The technique of anoplasty, with or without sphincterotomy, is only considered an alternative to LIS, but there are no randomized comparison trials [76]. It can be indicated in the following situations: sphincter hypotonia or normal tone, previous anal surgery, and diagnostic doubt.

Diathermy coagulation and cryosurgery of anal fissure are nonrecommended procedures.

Therapeutic algorithm

In the various therapeutic algorithms proposed [1, 7, 23, 77], nonsurgical, conservative, medical therapy is considered first-line treatment.

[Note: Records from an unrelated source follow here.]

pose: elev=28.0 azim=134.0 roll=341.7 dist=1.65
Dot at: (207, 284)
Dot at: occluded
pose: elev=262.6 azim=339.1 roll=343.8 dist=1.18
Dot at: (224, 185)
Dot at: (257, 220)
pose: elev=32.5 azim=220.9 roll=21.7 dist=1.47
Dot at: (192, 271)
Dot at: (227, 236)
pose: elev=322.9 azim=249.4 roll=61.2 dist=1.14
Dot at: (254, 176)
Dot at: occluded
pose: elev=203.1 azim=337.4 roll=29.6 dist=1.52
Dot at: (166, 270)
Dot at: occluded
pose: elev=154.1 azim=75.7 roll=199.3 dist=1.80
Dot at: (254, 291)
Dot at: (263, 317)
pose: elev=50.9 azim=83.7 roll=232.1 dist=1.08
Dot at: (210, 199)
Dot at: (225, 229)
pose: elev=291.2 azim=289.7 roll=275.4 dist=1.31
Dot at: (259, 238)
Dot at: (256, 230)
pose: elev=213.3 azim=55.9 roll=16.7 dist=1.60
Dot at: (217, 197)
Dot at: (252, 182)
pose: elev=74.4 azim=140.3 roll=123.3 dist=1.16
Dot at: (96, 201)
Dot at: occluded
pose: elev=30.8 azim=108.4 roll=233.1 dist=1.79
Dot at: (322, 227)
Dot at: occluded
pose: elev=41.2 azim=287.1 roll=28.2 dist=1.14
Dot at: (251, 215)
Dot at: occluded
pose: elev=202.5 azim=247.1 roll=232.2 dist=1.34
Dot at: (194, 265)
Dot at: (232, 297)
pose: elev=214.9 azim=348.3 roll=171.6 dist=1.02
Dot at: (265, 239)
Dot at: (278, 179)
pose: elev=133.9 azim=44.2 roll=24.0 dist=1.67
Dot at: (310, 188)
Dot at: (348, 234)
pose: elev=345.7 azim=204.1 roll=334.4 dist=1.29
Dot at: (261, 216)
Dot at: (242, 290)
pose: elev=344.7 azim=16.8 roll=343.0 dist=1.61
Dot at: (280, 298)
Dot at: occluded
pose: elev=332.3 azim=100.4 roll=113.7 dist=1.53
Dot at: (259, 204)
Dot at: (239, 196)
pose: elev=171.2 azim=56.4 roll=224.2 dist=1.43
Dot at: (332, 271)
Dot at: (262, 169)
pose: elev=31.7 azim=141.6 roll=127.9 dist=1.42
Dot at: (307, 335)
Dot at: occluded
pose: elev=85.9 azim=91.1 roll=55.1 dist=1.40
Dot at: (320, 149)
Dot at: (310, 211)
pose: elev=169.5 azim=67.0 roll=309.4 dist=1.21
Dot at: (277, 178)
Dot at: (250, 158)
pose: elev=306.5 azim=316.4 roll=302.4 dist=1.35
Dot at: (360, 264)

In consideration of the note of AIFA, the Italian drug regulatory agency, published in February 2009 in an issue of Reazioni, their official bulletin, which advises against the use of lidocaine-based anesthetics (lidocaine is contained in the formulation of the nifedipine-based ointment) on skin lesions, the panel is of the opinion that the first-line pharmacological therapy for primary chronic anal fissure can be based on the 0.4% GTN ointment, also based on the more extensive international literature that is currently available on GTN.

Should medical therapy fail, open or closed lateral internal sphincterotomy is the surgical option of choice. The use of botulinum toxin and dilatations is not currently considered a suitable treatment. Anoplasty can be performed in the specific cases cited above.